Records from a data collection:

......

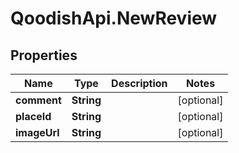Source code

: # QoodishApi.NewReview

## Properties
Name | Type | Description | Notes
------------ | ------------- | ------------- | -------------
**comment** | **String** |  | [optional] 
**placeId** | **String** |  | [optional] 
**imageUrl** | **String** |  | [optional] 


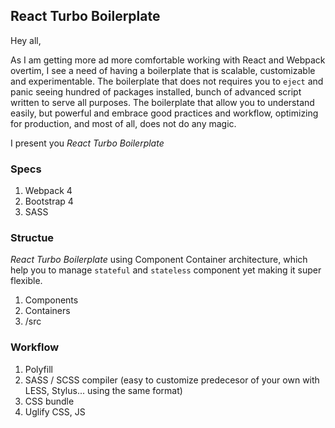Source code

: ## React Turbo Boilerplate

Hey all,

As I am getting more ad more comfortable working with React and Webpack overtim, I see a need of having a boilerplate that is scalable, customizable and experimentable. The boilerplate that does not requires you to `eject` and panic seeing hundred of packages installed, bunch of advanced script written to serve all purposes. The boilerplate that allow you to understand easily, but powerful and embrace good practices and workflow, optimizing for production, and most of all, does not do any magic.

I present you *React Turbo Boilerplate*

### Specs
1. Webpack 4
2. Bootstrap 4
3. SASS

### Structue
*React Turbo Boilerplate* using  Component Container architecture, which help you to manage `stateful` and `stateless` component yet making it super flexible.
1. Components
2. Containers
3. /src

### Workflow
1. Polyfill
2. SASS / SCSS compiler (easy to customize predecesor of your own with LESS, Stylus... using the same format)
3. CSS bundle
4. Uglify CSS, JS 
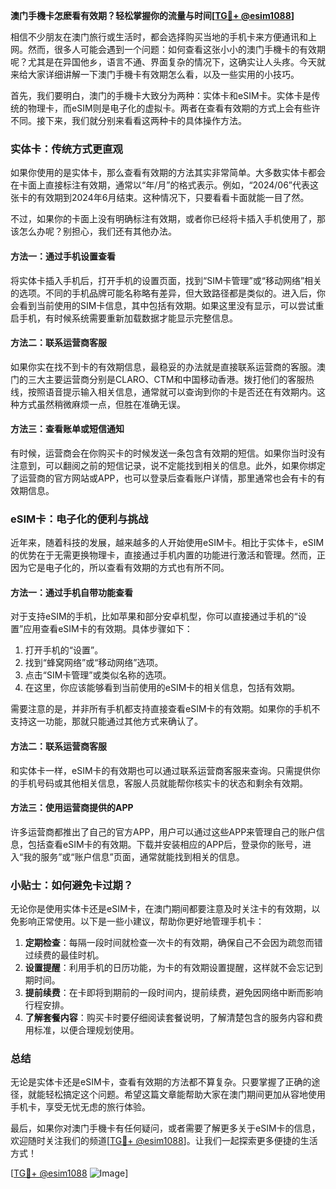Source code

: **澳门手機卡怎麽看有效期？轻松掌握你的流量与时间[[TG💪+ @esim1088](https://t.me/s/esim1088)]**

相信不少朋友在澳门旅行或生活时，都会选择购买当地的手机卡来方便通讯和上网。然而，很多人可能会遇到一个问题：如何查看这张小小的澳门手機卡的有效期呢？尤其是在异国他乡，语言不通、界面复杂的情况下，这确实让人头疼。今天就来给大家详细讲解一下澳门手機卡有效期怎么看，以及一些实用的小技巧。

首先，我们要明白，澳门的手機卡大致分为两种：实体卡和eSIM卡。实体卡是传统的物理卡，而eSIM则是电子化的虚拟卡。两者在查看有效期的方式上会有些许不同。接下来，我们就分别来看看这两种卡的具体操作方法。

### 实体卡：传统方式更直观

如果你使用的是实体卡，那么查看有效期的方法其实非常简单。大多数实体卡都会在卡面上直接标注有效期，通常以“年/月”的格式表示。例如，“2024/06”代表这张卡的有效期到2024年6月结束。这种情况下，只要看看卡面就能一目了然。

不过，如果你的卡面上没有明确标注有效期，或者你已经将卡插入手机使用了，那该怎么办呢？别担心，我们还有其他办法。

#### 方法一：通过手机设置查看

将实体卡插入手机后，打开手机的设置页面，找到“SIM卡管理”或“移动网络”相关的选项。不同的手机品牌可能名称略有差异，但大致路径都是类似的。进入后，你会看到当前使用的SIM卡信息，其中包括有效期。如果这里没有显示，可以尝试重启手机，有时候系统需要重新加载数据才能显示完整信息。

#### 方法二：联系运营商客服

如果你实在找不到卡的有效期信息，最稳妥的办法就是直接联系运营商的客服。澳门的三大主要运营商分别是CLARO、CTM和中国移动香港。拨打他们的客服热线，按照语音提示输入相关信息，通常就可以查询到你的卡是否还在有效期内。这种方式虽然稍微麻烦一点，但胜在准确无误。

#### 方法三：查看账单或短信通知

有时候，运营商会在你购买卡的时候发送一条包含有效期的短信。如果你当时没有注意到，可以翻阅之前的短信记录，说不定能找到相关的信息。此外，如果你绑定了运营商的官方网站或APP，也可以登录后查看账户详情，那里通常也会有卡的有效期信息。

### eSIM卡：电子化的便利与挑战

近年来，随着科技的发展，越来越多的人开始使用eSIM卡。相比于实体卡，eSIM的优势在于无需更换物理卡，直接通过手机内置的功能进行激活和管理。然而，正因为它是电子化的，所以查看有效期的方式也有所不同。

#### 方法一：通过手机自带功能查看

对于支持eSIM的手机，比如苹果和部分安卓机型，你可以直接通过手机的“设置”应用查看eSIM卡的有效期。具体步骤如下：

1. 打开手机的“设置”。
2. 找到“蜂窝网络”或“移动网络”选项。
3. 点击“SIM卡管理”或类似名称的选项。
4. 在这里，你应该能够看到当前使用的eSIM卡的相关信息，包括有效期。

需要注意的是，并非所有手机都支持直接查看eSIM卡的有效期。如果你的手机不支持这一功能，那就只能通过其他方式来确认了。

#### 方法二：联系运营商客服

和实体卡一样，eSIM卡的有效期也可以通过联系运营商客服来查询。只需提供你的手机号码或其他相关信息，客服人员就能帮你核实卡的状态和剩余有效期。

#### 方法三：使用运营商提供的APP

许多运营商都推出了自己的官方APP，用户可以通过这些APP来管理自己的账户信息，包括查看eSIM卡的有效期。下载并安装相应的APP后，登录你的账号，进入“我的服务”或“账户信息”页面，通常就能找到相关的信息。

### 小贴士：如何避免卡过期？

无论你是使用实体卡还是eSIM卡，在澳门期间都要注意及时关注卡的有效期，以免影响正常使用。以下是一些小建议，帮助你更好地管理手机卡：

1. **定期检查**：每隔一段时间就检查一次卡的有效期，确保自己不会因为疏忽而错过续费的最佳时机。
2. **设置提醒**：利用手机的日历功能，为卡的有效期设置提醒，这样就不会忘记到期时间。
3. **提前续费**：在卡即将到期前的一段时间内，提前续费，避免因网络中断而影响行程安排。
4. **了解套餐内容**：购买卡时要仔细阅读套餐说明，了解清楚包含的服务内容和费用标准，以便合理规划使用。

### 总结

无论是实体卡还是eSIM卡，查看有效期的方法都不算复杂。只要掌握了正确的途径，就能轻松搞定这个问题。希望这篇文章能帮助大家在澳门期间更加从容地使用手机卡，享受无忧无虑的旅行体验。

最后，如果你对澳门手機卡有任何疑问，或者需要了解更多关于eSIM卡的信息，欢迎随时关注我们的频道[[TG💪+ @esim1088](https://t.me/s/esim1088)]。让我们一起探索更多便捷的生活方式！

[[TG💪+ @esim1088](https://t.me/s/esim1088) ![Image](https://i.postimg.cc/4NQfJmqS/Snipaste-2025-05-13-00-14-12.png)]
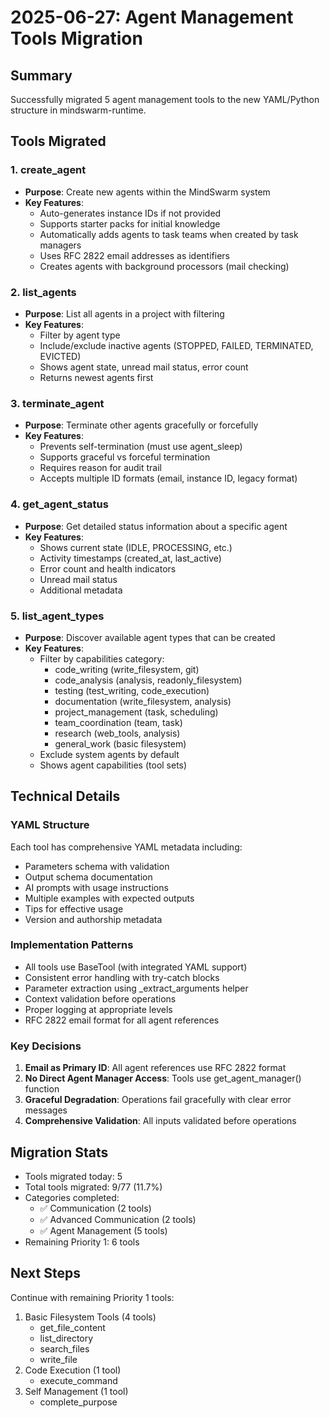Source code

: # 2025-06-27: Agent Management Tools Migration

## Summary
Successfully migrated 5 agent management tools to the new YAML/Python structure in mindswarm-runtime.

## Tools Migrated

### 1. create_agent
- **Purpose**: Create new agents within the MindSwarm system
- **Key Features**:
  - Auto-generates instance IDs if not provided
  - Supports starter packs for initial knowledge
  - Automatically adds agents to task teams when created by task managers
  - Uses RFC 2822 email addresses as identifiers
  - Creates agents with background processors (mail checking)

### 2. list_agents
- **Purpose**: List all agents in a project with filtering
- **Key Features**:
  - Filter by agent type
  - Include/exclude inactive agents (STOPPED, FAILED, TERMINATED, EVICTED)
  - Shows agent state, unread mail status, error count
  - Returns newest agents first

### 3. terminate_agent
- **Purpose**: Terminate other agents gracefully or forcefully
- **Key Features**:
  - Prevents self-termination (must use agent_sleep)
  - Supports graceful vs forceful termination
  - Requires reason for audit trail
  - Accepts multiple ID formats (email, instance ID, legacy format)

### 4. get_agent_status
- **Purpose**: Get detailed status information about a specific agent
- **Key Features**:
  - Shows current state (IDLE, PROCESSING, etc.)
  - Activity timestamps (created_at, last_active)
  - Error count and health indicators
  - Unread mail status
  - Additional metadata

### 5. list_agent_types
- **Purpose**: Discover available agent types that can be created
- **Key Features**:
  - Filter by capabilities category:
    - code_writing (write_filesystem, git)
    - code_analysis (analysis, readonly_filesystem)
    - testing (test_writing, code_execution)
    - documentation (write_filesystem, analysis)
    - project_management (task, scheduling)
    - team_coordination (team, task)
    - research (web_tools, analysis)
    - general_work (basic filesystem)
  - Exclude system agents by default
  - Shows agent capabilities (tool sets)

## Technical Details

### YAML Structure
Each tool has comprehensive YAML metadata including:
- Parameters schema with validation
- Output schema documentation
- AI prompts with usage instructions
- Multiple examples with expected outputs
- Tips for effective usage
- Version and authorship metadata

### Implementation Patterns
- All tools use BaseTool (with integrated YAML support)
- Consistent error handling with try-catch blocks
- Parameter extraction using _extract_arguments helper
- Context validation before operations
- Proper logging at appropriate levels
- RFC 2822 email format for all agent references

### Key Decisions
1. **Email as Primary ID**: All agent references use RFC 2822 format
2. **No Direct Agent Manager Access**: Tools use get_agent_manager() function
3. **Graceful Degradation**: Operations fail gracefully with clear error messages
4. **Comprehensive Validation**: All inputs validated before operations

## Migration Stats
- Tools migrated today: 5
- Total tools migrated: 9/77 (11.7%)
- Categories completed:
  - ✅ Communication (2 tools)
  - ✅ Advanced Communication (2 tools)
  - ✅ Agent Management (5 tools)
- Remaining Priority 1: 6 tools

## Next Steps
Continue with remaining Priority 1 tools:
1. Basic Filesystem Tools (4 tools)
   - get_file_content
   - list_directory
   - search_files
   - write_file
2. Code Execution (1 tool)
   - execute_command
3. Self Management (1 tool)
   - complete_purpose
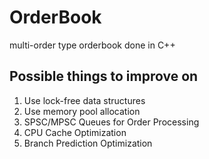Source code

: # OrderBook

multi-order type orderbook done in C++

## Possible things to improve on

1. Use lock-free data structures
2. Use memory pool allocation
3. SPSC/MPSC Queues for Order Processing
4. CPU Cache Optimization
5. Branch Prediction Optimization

......

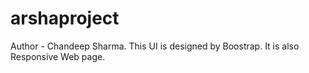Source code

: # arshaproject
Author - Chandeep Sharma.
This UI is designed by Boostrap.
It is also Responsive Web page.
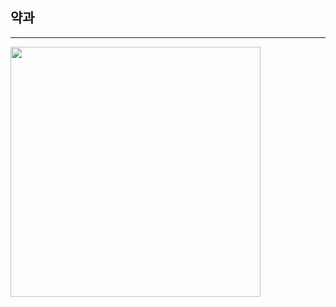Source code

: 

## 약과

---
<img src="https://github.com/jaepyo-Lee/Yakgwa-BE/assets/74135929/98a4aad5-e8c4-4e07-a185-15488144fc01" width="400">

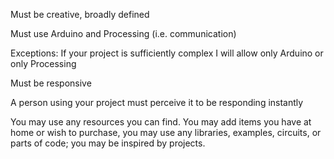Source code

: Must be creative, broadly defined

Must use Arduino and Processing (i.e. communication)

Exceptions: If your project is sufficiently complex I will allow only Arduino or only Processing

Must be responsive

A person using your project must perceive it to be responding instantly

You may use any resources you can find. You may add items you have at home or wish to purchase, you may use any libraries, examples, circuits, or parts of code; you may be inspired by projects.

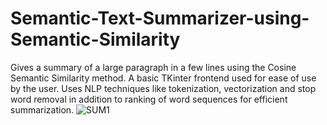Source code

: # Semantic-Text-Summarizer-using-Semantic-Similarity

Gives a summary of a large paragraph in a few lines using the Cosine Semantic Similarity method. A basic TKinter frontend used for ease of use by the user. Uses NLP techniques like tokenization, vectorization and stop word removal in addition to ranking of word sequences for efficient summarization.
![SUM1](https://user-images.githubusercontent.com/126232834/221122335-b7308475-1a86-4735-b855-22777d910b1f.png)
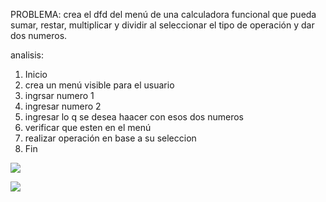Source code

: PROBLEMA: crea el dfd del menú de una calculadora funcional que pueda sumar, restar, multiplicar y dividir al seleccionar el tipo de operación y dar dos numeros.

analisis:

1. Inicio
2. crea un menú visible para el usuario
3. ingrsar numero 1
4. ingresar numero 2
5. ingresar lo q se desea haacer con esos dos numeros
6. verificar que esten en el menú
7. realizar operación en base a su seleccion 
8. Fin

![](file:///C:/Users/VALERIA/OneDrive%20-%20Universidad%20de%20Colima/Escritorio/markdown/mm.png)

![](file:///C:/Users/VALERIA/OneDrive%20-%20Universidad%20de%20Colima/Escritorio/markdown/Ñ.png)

......

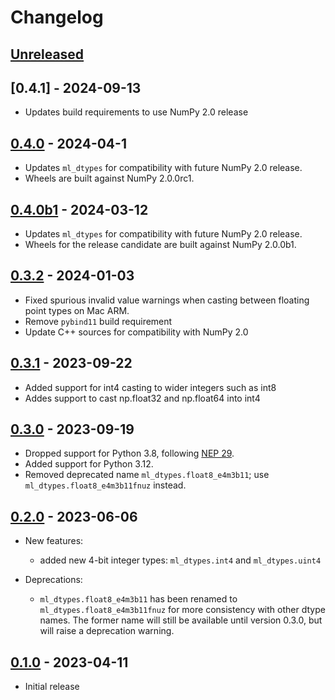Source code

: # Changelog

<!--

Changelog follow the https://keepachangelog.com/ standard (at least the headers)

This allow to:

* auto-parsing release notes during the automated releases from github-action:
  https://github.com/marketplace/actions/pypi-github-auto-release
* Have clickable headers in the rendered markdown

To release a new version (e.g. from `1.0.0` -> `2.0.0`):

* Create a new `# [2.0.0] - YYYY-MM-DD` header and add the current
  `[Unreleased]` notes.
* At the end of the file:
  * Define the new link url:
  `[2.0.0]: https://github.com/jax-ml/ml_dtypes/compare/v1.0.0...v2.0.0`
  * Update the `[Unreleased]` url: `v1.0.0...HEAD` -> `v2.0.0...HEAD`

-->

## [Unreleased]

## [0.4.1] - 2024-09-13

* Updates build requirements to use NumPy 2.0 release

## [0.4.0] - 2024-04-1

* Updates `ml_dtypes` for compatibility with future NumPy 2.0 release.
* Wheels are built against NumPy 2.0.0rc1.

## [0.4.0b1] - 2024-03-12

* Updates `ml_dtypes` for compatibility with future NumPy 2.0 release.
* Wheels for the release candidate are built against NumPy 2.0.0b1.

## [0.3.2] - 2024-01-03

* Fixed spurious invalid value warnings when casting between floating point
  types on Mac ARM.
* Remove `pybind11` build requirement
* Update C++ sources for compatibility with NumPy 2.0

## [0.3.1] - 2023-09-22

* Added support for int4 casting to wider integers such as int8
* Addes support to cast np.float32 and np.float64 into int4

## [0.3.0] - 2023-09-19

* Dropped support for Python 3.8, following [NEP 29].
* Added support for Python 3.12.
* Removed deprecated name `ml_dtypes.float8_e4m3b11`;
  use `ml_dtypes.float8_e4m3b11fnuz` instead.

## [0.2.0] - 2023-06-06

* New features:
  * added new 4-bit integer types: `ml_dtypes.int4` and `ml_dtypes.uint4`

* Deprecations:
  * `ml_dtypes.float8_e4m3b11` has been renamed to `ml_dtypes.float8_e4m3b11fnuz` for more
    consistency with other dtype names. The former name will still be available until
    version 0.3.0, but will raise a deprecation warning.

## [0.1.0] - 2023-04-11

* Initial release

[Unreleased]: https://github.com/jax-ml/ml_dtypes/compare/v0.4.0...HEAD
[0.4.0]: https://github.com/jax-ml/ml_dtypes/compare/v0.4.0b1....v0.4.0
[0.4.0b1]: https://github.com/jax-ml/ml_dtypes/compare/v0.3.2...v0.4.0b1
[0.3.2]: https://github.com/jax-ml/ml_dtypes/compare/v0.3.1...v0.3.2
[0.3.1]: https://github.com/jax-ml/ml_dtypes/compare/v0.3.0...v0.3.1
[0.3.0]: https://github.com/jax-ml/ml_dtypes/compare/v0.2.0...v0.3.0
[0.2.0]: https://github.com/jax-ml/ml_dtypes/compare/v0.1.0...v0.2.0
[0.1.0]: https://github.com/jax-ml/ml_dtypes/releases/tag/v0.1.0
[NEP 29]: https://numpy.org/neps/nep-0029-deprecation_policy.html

......

[WORK TO COMPLETE]: Check each line in the entries above for the string "Wheels", then give the number of matching lines alone.

[TASK OUTPUT]: 2